# [Aim of the task]
Please quote the material below word for word, keeping every line.

[Saved entries]

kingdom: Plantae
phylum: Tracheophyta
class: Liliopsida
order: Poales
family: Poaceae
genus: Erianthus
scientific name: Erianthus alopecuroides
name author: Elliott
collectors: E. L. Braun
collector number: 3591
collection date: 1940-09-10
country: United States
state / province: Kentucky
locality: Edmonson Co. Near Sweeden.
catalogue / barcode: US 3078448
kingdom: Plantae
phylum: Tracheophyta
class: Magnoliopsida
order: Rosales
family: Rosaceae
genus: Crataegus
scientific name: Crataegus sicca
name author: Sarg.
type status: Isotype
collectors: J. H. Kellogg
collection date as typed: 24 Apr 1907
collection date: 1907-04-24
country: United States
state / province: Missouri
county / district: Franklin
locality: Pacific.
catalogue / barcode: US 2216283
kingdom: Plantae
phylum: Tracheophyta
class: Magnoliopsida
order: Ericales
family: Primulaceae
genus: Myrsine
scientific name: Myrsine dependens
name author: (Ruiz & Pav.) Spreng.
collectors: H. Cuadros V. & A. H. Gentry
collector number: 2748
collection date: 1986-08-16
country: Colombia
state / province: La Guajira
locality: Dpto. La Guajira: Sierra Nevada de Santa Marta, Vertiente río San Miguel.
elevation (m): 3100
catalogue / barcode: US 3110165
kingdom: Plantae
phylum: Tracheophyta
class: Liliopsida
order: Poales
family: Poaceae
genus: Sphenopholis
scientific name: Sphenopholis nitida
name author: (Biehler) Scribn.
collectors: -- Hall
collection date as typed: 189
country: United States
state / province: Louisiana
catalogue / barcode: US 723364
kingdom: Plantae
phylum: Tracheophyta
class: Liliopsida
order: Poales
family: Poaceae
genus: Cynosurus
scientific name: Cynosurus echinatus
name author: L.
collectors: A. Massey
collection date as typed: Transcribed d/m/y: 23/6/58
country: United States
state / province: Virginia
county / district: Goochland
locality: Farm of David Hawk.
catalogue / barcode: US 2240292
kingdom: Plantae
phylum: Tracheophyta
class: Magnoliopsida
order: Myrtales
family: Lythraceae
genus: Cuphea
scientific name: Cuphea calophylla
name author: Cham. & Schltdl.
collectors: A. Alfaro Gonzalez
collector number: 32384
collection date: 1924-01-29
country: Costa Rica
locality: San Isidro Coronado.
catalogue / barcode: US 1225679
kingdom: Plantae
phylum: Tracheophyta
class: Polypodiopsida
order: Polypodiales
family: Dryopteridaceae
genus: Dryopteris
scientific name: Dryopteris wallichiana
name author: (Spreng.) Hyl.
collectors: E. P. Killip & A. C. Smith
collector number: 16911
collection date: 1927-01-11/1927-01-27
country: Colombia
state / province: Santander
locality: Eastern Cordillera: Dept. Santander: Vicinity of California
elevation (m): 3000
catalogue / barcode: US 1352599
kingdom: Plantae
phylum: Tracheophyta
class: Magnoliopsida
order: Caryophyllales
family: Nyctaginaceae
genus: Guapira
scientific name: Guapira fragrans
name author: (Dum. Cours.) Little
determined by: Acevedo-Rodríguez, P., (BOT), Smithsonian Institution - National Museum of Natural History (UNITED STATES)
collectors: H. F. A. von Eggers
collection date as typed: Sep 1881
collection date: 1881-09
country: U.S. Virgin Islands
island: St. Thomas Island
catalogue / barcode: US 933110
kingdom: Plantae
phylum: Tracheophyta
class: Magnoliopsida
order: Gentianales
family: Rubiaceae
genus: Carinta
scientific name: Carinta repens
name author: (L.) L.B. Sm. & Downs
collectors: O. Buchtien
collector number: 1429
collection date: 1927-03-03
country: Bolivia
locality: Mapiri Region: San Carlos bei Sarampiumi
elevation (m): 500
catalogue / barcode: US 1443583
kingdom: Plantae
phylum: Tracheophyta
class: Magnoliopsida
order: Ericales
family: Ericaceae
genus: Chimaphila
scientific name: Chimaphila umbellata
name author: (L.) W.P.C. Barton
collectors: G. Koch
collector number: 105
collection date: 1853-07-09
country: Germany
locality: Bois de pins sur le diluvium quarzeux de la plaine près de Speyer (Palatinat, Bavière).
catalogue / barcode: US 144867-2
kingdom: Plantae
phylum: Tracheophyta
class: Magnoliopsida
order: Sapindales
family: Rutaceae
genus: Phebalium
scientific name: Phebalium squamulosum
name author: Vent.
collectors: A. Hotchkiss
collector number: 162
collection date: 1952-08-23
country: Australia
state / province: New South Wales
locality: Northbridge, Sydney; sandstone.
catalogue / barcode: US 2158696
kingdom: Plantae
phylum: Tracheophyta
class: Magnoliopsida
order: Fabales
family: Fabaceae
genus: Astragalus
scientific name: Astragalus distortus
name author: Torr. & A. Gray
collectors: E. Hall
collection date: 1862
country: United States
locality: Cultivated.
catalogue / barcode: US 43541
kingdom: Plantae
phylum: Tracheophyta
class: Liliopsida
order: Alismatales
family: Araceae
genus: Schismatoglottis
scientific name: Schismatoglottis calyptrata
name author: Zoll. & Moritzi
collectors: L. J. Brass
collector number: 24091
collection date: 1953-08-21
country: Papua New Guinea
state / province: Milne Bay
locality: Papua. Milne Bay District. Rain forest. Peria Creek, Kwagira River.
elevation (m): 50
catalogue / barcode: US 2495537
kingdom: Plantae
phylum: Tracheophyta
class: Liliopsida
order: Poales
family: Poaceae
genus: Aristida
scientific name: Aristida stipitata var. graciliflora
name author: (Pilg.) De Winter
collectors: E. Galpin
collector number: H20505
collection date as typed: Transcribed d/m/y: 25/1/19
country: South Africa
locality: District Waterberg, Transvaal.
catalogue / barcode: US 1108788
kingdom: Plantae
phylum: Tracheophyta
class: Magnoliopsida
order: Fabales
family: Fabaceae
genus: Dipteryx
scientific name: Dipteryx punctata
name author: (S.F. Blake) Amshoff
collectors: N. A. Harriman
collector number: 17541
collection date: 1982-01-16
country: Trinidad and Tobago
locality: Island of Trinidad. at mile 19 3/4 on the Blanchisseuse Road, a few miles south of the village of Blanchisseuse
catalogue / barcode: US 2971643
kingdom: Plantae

# [Result of this exercise]
kingdom: Plantae
phylum: Tracheophyta
class: Liliopsida
order: Poales
family: Poaceae
genus: Erianthus
scientific name: Erianthus alopecuroides
name author: Elliott
collectors: E. L. Braun
collector number: 3591
collection date: 1940-09-10
country: United States
state / province: Kentucky
locality: Edmonson Co. Near Sweeden.
catalogue / barcode: US 3078448
kingdom: Plantae
phylum: Tracheophyta
class: Magnoliopsida
order: Rosales
family: Rosaceae
genus: Crataegus
scientific name: Crataegus sicca
name author: Sarg.
type status: Isotype
collectors: J. H. Kellogg
collection date as typed: 24 Apr 1907
collection date: 1907-04-24
country: United States
state / province: Missouri
county / district: Franklin
locality: Pacific.
catalogue / barcode: US 2216283
kingdom: Plantae
phylum: Tracheophyta
class: Magnoliopsida
order: Ericales
family: Primulaceae
genus: Myrsine
scientific name: Myrsine dependens
name author: (Ruiz & Pav.) Spreng.
collectors: H. Cuadros V. & A. H. Gentry
collector number: 2748
collection date: 1986-08-16
country: Colombia
state / province: La Guajira
locality: Dpto. La Guajira: Sierra Nevada de Santa Marta, Vertiente río San Miguel.
elevation (m): 3100
catalogue / barcode: US 3110165
kingdom: Plantae
phylum: Tracheophyta
class: Liliopsida
order: Poales
family: Poaceae
genus: Sphenopholis
scientific name: Sphenopholis nitida
name author: (Biehler) Scribn.
collectors: -- Hall
collection date as typed: 189
country: United States
state / province: Louisiana
catalogue / barcode: US 723364
kingdom: Plantae
phylum: Tracheophyta
class: Liliopsida
order: Poales
family: Poaceae
genus: Cynosurus
scientific name: Cynosurus echinatus
name author: L.
collectors: A. Massey
collection date as typed: Transcribed d/m/y: 23/6/58
country: United States
state / province: Virginia
county / district: Goochland
locality: Farm of David Hawk.
catalogue / barcode: US 2240292
kingdom: Plantae
phylum: Tracheophyta
class: Magnoliopsida
order: Myrtales
family: Lythraceae
genus: Cuphea
scientific name: Cuphea calophylla
name author: Cham. & Schltdl.
collectors: A. Alfaro Gonzalez
collector number: 32384
collection date: 1924-01-29
country: Costa Rica
locality: San Isidro Coronado.
catalogue / barcode: US 1225679
kingdom: Plantae
phylum: Tracheophyta
class: Polypodiopsida
order: Polypodiales
family: Dryopteridaceae
genus: Dryopteris
scientific name: Dryopteris wallichiana
name author: (Spreng.) Hyl.
collectors: E. P. Killip & A. C. Smith
collector number: 16911
collection date: 1927-01-11/1927-01-27
country: Colombia
state / province: Santander
locality: Eastern Cordillera: Dept. Santander: Vicinity of California
elevation (m): 3000
catalogue / barcode: US 1352599
kingdom: Plantae
phylum: Tracheophyta
class: Magnoliopsida
order: Caryophyllales
family: Nyctaginaceae
genus: Guapira
scientific name: Guapira fragrans
name author: (Dum. Cours.) Little
determined by: Acevedo-Rodríguez, P., (BOT), Smithsonian Institution - National Museum of Natural History (UNITED STATES)
collectors: H. F. A. von Eggers
collection date as typed: Sep 1881
collection date: 1881-09
country: U.S. Virgin Islands
island: St. Thomas Island
catalogue / barcode: US 933110
kingdom: Plantae
phylum: Tracheophyta
class: Magnoliopsida
order: Gentianales
family: Rubiaceae
genus: Carinta
scientific name: Carinta repens
name author: (L.) L.B. Sm. & Downs
collectors: O. Buchtien
collector number: 1429
collection date: 1927-03-03
country: Bolivia
locality: Mapiri Region: San Carlos bei Sarampiumi
elevation (m): 500
catalogue / barcode: US 1443583
kingdom: Plantae
phylum: Tracheophyta
class: Magnoliopsida
order: Ericales
family: Ericaceae
genus: Chimaphila
scientific name: Chimaphila umbellata
name author: (L.) W.P.C. Barton
collectors: G. Koch
collector number: 105
collection date: 1853-07-09
country: Germany
locality: Bois de pins sur le diluvium quarzeux de la plaine près de Speyer (Palatinat, Bavière).
catalogue / barcode: US 144867-2
kingdom: Plantae
phylum: Tracheophyta
class: Magnoliopsida
order: Sapindales
family: Rutaceae
genus: Phebalium
scientific name: Phebalium squamulosum
name author: Vent.
collectors: A. Hotchkiss
collector number: 162
collection date: 1952-08-23
country: Australia
state / province: New South Wales
locality: Northbridge, Sydney; sandstone.
catalogue / barcode: US 2158696
kingdom: Plantae
phylum: Tracheophyta
class: Magnoliopsida
order: Fabales
family: Fabaceae
genus: Astragalus
scientific name: Astragalus distortus
name author: Torr. & A. Gray
collectors: E. Hall
collection date: 1862
country: United States
locality: Cultivated.
catalogue / barcode: US 43541
kingdom: Plantae
phylum: Tracheophyta
class: Liliopsida
order: Alismatales
family: Araceae
genus: Schismatoglottis
scientific name: Schismatoglottis calyptrata
name author: Zoll. & Moritzi
collectors: L. J. Brass
collector number: 24091
collection date: 1953-08-21
country: Papua New Guinea
state / province: Milne Bay
locality: Papua. Milne Bay District. Rain forest. Peria Creek, Kwagira River.
elevation (m): 50
catalogue / barcode: US 2495537
kingdom: Plantae
phylum: Tracheophyta
class: Liliopsida
order: Poales
family: Poaceae
genus: Aristida
scientific name: Aristida stipitata var. graciliflora
name author: (Pilg.) De Winter
collectors: E. Galpin
collector number: H20505
collection date as typed: Transcribed d/m/y: 25/1/19
country: South Africa
locality: District Waterberg, Transvaal.
catalogue / barcode: US 1108788
kingdom: Plantae
phylum: Tracheophyta
class: Magnoliopsida
order: Fabales
family: Fabaceae
genus: Dipteryx
scientific name: Dipteryx punctata
name author: (S.F. Blake) Amshoff
collectors: N. A. Harriman
collector number: 17541
collection date: 1982-01-16
country: Trinidad and Tobago
locality: Island of Trinidad. at mile 19 3/4 on the Blanchisseuse Road, a few miles south of the village of Blanchisseuse
catalogue / barcode: US 2971643
kingdom: Plantae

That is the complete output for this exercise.